Czech political party election

A leadership election for the Civic Democratic Party (ODS) was held in the Czech Republic on 14 December 1997. It followed a political crisis caused by allegations that the party had received illegal donations and was maintaining a secret slush which resulted in fall of the government. Incumbent party leader and Prime Minister Václav Klaus faced Jan Ruml, Klaus won the election and remained as the leader of the ODS, which led to a split in party when a group of ODS members left the party and founded the Freedom Union (US). In some subsequent opinion polls, the Freedom Union polled over 10% of the vote and was expected by some commentators to become the major centre-right party. However, the 1998 elections saw the party receive only 8.6% of vote, while the ODS remained the main right-wing party.

The elections were the first contested vote for ODS leader. A total of 312 delegates were allowed to vote, with future elections planned to be held every two years.

==Background==
In 1996 and 1997, ODS faced scandals involving its finances. It led so-called Sarajevo assassination on 28 November 1997. Jan Ruml and Ivan Pilip called for resignation of incumbent leader and Prime minister of the Czech Republic Václav Klaus. It resulted in fall of government and political crisis.

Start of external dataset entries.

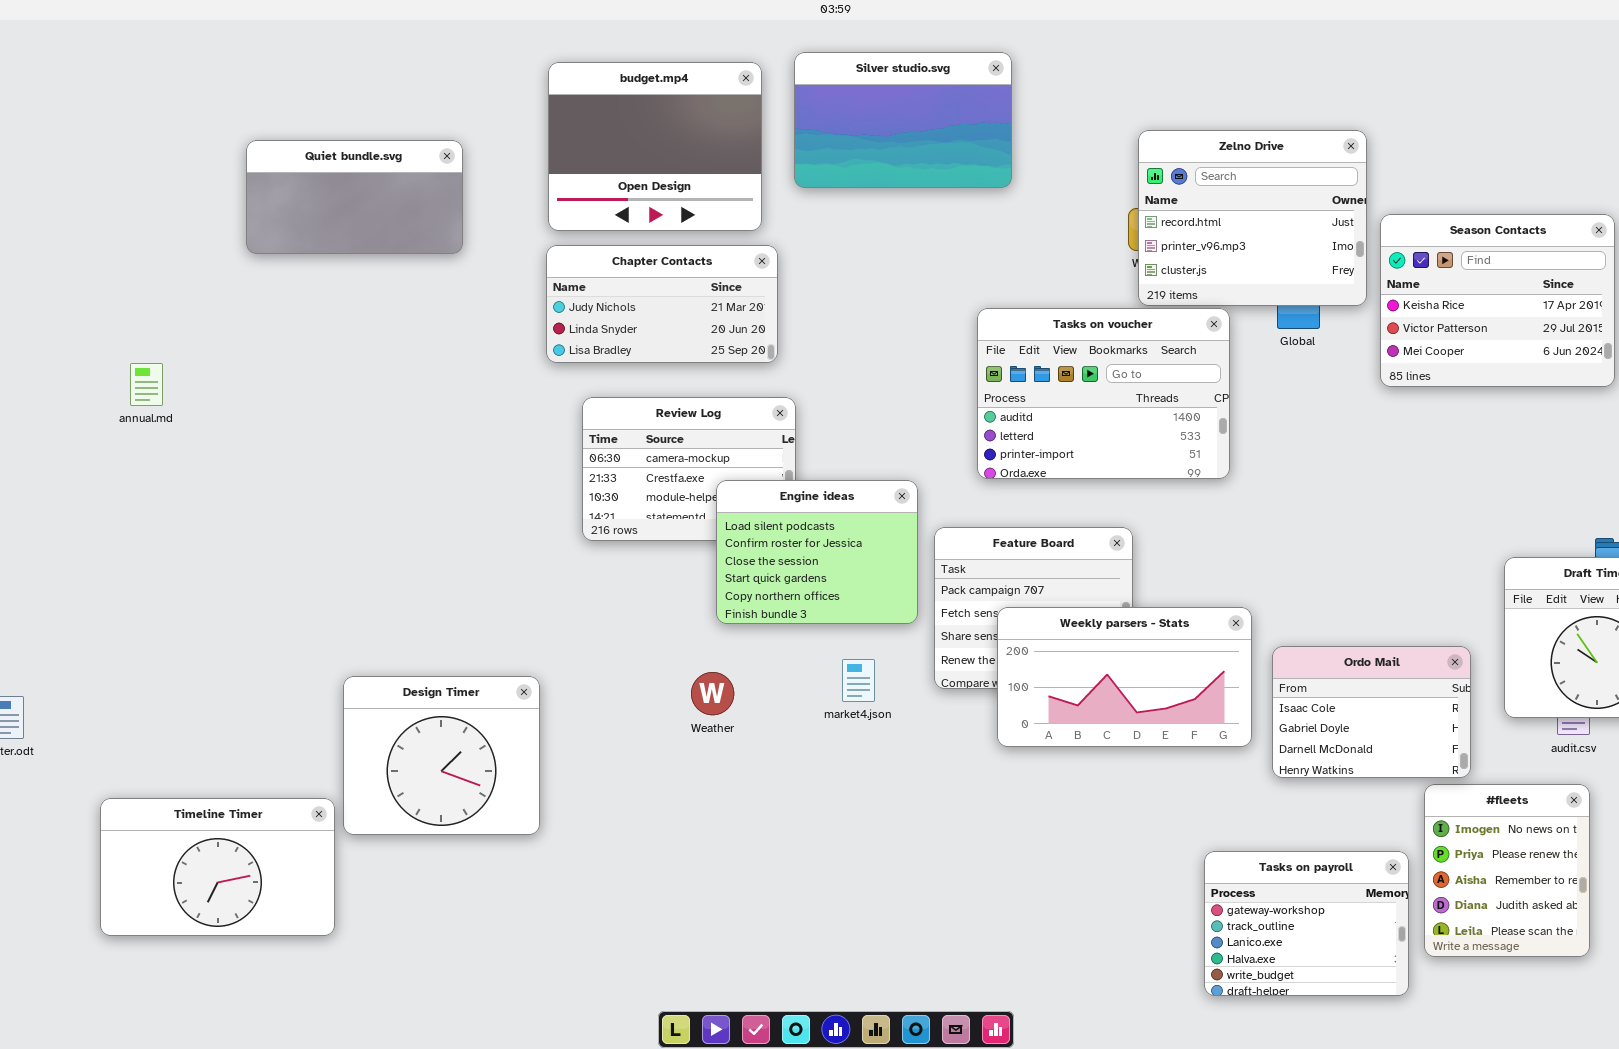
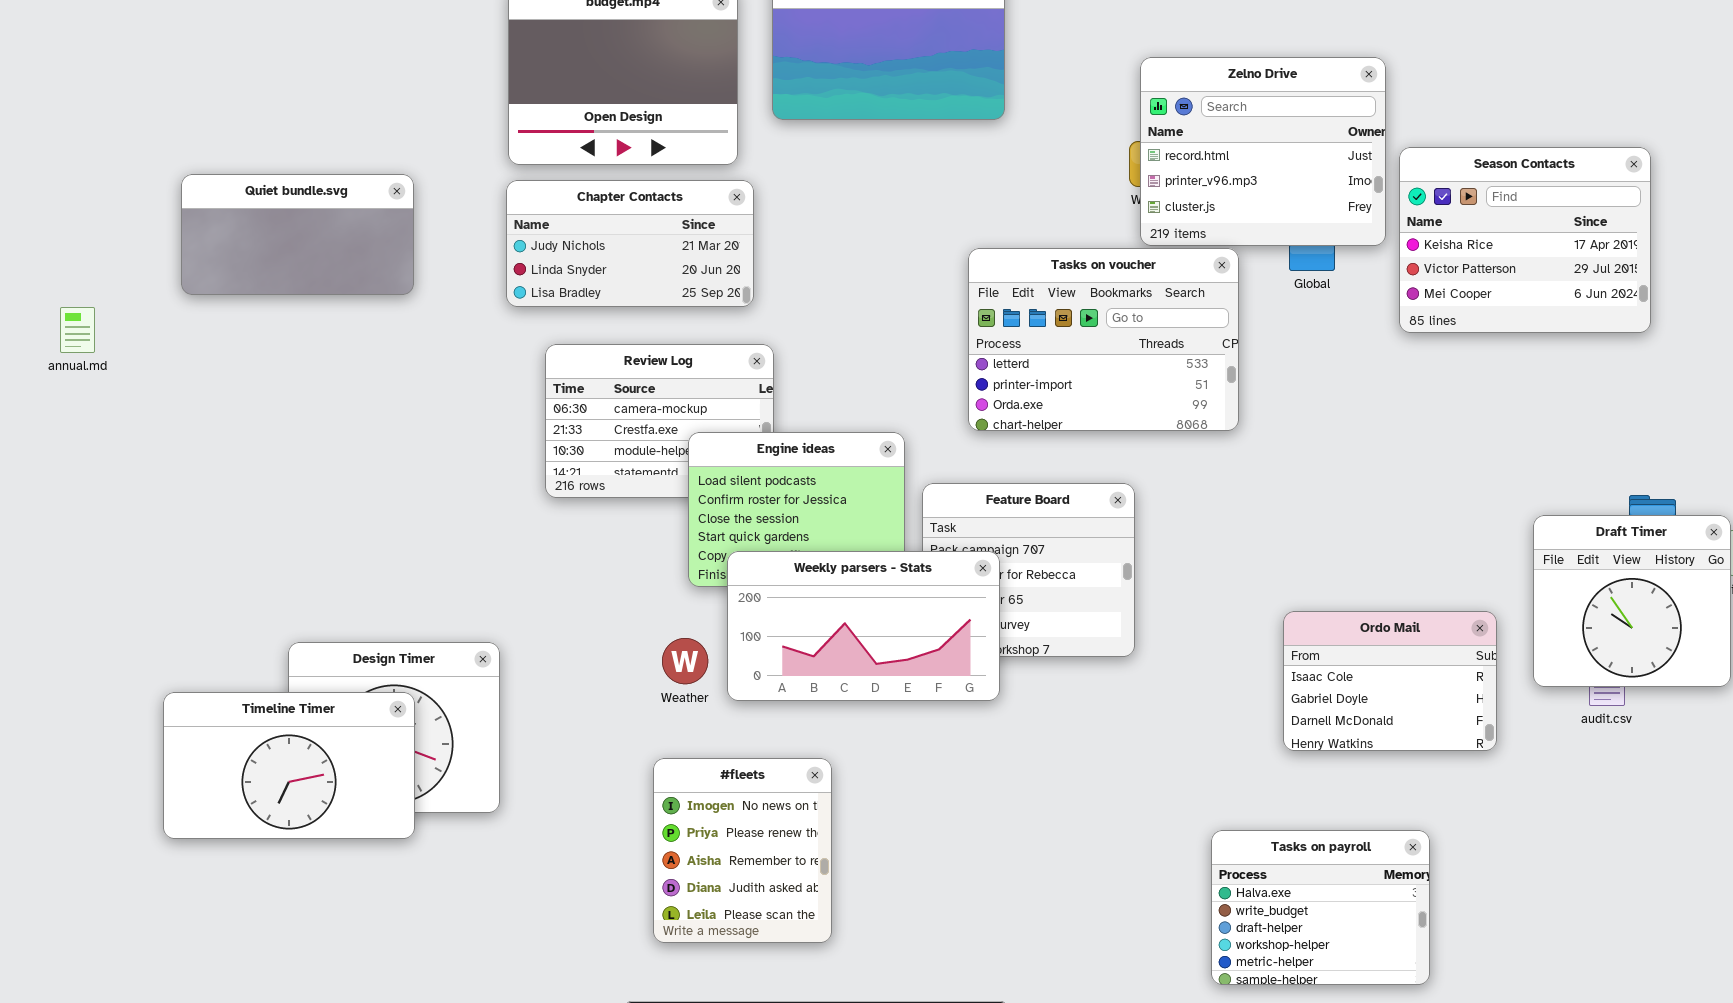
Quiet bundle.svg: [246,140,463,254] -> [181,174,414,295], moved
Tasks on voucher: [977,308,1230,479] -> [968,248,1239,431], scrolled down 1 row
Weekly parsers - Stats: [997,607,1252,747] -> [727,551,1000,701], moved
#fleets: [1424,784,1590,957] -> [653,758,832,943], moved
Timeline Timer: [100,798,335,936] -> [163,692,415,839], moved
Tasks on payroll: [1204,851,1409,996] -> [1211,830,1430,985], scrolled down 3 rows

Klaus resigned as a prime minister but remained leader of ODS. He announced on 3 December 1997 that he would run for reelection as the party's leader. He wrote an open letter for the party's members where he asked them for support and called party to become a constructive opposition. On the other hand Jan Ruml believed that ODS should remain in government. Ruml and his supporters created an ideological platform within ODS. Ruml himself announced that he will run against Klaus. Klaus quickly gathered support for his reelection.

==Results==

| Candidate | Vote | % |  |
|---|---|---|---|
| Václav Klaus | 227 | 75.92 |  |
| Jan Ruml | 72 | 24.08 |  |
| Total | 299 | 100 |  |

According to preliminary reports, Klaus had stronger support. Jan Ruml stated that he won't leave ODS if he doesn't win and can express his opinions. Received two thirds of votes and defeated Ruml by large margin.